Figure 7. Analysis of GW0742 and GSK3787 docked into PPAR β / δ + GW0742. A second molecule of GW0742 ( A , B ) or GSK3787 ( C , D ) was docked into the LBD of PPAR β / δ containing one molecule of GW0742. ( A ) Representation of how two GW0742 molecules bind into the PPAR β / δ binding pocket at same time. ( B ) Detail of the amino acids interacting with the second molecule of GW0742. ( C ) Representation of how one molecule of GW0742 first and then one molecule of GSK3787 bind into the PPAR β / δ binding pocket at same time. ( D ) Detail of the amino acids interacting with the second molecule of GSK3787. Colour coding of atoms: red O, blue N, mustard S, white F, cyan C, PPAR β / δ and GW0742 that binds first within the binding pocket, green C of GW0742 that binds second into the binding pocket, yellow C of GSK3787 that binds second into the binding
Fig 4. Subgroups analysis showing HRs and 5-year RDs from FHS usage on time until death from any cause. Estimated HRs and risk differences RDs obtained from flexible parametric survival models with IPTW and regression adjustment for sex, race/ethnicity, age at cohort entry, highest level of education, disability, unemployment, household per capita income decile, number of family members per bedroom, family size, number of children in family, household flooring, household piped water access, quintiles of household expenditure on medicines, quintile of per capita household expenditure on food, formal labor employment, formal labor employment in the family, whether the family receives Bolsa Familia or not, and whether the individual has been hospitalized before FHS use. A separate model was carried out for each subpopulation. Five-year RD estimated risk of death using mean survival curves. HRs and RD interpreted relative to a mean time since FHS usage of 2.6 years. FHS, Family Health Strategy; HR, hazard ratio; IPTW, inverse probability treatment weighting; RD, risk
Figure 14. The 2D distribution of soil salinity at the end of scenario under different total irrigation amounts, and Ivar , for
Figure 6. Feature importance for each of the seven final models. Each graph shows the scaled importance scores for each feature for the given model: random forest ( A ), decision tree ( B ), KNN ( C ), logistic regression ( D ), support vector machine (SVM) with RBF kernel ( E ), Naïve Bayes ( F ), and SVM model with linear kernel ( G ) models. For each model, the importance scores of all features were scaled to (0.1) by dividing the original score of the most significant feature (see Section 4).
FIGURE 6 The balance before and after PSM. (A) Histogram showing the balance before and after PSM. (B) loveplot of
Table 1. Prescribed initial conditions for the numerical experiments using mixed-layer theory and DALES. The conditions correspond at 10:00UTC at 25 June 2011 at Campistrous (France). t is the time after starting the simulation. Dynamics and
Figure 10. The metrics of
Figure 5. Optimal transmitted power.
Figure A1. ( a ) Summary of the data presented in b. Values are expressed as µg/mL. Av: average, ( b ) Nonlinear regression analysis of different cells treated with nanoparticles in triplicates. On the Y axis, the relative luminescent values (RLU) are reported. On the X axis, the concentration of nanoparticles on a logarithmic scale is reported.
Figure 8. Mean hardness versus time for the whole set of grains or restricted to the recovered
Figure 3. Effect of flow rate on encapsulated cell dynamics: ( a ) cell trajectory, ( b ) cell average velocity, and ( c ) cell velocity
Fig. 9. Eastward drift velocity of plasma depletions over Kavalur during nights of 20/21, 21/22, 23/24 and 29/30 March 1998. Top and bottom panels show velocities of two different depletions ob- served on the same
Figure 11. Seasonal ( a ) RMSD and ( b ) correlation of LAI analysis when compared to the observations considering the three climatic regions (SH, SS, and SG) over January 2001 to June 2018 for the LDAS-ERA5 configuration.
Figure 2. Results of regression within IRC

---

## WORK INSTRUCTIONS
I would like you to output every record exactly as written.

## ANSWER TO THE PROBLEM
Figure 7. Analysis of GW0742 and GSK3787 docked into PPAR β / δ + GW0742. A second molecule of GW0742 ( A , B ) or GSK3787 ( C , D ) was docked into the LBD of PPAR β / δ containing one molecule of GW0742. ( A ) Representation of how two GW0742 molecules bind into the PPAR β / δ binding pocket at same time. ( B ) Detail of the amino acids interacting with the second molecule of GW0742. ( C ) Representation of how one molecule of GW0742 first and then one molecule of GSK3787 bind into the PPAR β / δ binding pocket at same time. ( D ) Detail of the amino acids interacting with the second molecule of GSK3787. Colour coding of atoms: red O, blue N, mustard S, white F, cyan C, PPAR β / δ and GW0742 that binds first within the binding pocket, green C of GW0742 that binds second into the binding pocket, yellow C of GSK3787 that binds second into the binding
Fig 4. Subgroups analysis showing HRs and 5-year RDs from FHS usage on time until death from any cause. Estimated HRs and risk differences RDs obtained from flexible parametric survival models with IPTW and regression adjustment for sex, race/ethnicity, age at cohort entry, highest level of education, disability, unemployment, household per capita income decile, number of family members per bedroom, family size, number of children in family, household flooring, household piped water access, quintiles of household expenditure on medicines, quintile of per capita household expenditure on food, formal labor employment, formal labor employment in the family, whether the family receives Bolsa Familia or not, and whether the individual has been hospitalized before FHS use. A separate model was carried out for each subpopulation. Five-year RD estimated risk of death using mean survival curves. HRs and RD interpreted relative to a mean time since FHS usage of 2.6 years. FHS, Family Health Strategy; HR, hazard ratio; IPTW, inverse probability treatment weighting; RD, risk
Figure 14. The 2D distribution of soil salinity at the end of scenario under different total irrigation amounts, and Ivar , for
Figure 6. Feature importance for each of the seven final models. Each graph shows the scaled importance scores for each feature for the given model: random forest ( A ), decision tree ( B ), KNN ( C ), logistic regression ( D ), support vector machine (SVM) with RBF kernel ( E ), Naïve Bayes ( F ), and SVM model with linear kernel ( G ) models. For each model, the importance scores of all features were scaled to (0.1) by dividing the original score of the most significant feature (see Section 4).
FIGURE 6 The balance before and after PSM. (A) Histogram showing the balance before and after PSM. (B) loveplot of
Table 1. Prescribed initial conditions for the numerical experiments using mixed-layer theory and DALES. The conditions correspond at 10:00UTC at 25 June 2011 at Campistrous (France). t is the time after starting the simulation. Dynamics and
Figure 10. The metrics of
Figure 5. Optimal transmitted power.
Figure A1. ( a ) Summary of the data presented in b. Values are expressed as µg/mL. Av: average, ( b ) Nonlinear regression analysis of different cells treated with nanoparticles in triplicates. On the Y axis, the relative luminescent values (RLU) are reported. On the X axis, the concentration of nanoparticles on a logarithmic scale is reported.
Figure 8. Mean hardness versus time for the whole set of grains or restricted to the recovered
Figure 3. Effect of flow rate on encapsulated cell dynamics: ( a ) cell trajectory, ( b ) cell average velocity, and ( c ) cell velocity
Fig. 9. Eastward drift velocity of plasma depletions over Kavalur during nights of 20/21, 21/22, 23/24 and 29/30 March 1998. Top and bottom panels show velocities of two different depletions ob- served on the same
Figure 11. Seasonal ( a ) RMSD and ( b ) correlation of LAI analysis when compared to the observations considering the three climatic regions (SH, SS, and SG) over January 2001 to June 2018 for the LDAS-ERA5 configuration.
Figure 2. Results of regression within IRC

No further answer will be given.